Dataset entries
========

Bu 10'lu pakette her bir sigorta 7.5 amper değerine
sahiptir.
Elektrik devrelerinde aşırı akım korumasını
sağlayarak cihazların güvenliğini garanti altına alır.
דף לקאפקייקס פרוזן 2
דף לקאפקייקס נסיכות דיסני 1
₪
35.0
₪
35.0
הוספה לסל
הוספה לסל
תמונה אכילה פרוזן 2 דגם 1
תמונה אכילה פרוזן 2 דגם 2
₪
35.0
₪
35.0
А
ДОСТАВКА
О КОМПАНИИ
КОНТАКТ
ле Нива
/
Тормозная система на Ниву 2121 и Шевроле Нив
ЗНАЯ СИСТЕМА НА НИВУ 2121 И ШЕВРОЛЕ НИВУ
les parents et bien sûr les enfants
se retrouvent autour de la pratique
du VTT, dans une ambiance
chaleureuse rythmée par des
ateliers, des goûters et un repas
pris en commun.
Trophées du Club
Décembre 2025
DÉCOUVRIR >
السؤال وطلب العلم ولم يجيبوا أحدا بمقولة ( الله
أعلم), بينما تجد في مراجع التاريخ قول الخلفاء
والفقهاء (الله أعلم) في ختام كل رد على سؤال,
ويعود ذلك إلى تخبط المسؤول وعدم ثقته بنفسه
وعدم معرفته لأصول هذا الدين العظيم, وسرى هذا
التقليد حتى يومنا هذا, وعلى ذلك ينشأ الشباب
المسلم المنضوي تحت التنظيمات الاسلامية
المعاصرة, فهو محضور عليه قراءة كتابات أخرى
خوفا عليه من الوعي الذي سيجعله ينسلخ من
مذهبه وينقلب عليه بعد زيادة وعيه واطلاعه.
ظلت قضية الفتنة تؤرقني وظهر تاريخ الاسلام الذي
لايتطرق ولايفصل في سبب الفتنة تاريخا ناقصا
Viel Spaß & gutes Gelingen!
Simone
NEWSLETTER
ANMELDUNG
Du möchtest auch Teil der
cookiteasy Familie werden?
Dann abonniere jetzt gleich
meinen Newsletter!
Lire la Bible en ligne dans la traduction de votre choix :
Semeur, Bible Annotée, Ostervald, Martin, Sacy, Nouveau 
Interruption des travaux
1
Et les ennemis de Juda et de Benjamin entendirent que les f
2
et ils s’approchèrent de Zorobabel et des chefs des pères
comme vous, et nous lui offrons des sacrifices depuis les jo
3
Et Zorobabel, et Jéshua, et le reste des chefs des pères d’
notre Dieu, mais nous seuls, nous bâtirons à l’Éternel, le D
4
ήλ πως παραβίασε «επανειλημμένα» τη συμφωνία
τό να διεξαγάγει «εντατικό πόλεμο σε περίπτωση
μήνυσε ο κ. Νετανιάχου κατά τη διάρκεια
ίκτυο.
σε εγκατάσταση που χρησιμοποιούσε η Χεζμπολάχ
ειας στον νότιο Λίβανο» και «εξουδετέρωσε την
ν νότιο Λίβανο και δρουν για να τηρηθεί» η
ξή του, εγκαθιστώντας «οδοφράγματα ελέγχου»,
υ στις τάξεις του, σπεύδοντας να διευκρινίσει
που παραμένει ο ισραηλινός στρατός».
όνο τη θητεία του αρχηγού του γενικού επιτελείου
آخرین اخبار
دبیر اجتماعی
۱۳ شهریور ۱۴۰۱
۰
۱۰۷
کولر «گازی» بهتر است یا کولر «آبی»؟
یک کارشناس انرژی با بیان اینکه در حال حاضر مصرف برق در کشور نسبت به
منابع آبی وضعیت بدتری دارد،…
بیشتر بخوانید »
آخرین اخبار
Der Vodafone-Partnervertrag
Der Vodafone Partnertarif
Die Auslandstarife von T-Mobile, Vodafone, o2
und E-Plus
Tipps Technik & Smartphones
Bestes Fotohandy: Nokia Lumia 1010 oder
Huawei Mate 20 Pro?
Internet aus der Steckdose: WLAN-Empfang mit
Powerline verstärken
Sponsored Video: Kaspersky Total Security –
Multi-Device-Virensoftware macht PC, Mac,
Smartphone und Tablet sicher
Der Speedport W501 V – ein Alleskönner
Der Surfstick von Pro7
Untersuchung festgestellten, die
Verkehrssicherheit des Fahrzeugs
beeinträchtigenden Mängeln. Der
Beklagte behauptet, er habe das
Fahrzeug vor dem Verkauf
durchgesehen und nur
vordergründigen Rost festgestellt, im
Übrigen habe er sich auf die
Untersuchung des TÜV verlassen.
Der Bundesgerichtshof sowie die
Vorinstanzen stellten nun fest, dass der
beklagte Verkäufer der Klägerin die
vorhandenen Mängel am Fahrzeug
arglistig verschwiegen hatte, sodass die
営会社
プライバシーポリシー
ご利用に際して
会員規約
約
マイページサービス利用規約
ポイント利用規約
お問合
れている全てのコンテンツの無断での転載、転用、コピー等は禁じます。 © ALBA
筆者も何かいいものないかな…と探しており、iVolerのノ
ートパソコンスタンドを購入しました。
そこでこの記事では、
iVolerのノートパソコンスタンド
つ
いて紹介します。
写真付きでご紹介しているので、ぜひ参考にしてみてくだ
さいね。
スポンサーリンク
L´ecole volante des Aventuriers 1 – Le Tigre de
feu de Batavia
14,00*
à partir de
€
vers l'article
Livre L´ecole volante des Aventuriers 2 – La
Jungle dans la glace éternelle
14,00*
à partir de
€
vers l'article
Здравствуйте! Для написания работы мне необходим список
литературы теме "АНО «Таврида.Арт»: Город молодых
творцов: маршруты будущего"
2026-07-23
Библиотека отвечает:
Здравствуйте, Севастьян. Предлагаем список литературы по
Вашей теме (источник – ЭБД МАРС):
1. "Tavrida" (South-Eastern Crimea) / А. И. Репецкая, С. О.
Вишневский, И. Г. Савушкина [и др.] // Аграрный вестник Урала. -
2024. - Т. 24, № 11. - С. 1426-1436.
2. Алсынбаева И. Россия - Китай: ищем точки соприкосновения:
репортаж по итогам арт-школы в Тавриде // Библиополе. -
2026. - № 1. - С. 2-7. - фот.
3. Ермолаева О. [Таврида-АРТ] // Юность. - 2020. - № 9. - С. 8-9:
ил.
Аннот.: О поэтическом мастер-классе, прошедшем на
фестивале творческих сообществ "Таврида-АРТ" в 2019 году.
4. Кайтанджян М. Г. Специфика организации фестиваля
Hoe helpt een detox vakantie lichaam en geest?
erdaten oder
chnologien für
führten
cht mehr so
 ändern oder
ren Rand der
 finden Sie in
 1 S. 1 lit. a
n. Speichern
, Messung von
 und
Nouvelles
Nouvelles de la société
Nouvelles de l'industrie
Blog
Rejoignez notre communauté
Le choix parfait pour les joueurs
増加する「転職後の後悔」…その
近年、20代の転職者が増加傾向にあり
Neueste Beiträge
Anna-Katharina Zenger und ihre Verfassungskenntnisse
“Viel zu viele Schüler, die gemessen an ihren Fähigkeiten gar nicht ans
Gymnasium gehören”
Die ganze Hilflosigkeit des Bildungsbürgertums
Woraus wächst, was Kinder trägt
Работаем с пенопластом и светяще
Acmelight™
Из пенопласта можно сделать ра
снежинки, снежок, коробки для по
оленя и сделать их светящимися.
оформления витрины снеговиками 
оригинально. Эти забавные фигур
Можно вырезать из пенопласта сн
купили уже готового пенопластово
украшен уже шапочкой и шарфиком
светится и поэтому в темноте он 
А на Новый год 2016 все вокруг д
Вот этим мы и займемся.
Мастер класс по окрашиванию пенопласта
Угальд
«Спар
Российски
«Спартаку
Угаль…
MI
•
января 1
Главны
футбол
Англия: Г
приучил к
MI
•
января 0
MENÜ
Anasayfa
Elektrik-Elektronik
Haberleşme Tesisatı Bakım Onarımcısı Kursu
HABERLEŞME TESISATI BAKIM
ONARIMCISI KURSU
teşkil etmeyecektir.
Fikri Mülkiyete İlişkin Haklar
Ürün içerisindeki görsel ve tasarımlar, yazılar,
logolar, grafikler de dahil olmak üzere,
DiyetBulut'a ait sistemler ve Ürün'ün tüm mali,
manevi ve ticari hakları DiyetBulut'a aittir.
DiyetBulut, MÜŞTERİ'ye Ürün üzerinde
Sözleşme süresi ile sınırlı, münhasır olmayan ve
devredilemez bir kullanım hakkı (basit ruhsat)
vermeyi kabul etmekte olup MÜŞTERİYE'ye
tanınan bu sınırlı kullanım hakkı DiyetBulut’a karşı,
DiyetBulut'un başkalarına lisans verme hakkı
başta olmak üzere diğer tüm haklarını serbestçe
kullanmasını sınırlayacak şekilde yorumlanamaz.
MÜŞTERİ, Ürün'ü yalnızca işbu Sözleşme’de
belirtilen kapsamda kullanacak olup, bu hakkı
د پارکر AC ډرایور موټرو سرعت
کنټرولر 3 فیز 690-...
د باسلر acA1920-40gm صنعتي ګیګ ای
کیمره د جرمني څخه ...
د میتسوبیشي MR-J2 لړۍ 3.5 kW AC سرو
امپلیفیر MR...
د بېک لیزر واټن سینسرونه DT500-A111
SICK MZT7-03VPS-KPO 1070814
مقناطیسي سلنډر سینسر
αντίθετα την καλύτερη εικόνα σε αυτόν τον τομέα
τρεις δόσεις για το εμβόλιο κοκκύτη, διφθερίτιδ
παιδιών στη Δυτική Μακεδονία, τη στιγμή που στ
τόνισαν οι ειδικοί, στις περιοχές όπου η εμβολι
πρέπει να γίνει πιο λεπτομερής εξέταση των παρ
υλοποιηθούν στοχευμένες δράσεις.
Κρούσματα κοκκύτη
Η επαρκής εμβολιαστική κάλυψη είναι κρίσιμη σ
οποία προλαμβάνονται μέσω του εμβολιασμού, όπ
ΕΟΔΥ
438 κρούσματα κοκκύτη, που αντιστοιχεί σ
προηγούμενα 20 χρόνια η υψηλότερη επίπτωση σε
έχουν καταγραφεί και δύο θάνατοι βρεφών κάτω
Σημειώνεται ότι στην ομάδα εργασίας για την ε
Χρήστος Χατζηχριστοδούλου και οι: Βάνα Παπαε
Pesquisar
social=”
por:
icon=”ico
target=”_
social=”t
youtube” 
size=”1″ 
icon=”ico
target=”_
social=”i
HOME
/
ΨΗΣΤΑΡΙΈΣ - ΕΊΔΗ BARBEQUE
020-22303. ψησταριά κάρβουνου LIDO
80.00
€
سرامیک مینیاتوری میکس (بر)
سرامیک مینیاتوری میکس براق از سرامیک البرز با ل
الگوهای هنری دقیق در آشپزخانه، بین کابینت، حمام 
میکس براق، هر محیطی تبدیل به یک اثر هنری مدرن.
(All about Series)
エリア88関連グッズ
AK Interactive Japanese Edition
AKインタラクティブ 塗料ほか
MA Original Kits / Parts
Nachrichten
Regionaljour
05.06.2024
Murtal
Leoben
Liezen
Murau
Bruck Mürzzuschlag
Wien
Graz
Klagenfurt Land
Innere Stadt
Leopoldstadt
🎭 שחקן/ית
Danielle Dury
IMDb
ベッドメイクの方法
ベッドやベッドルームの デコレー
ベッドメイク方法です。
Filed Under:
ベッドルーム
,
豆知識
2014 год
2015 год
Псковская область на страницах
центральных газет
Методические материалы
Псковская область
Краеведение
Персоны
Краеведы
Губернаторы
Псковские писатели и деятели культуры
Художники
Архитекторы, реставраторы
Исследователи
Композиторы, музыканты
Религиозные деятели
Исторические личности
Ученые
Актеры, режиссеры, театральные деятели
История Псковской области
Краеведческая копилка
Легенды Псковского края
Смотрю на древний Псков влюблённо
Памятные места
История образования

========

* _Task description_: From the data above, output only the lines between the line containing "teşkil etmeyecektir." and the line containing "tanınan bu sınırlı", inclusive, exactly as written.

* _Result for this task_:
teşkil etmeyecektir.
Fikri Mülkiyete İlişkin Haklar
Ürün içerisindeki görsel ve tasarımlar, yazılar,
logolar, grafikler de dahil olmak üzere,
DiyetBulut'a ait sistemler ve Ürün'ün tüm mali,
manevi ve ticari hakları DiyetBulut'a aittir.
DiyetBulut, MÜŞTERİ'ye Ürün üzerinde
Sözleşme süresi ile sınırlı, münhasır olmayan ve
devredilemez bir kullanım hakkı (basit ruhsat)
vermeyi kabul etmekte olup MÜŞTERİYE'ye
tanınan bu sınırlı kullanım hakkı DiyetBulut’a karşı,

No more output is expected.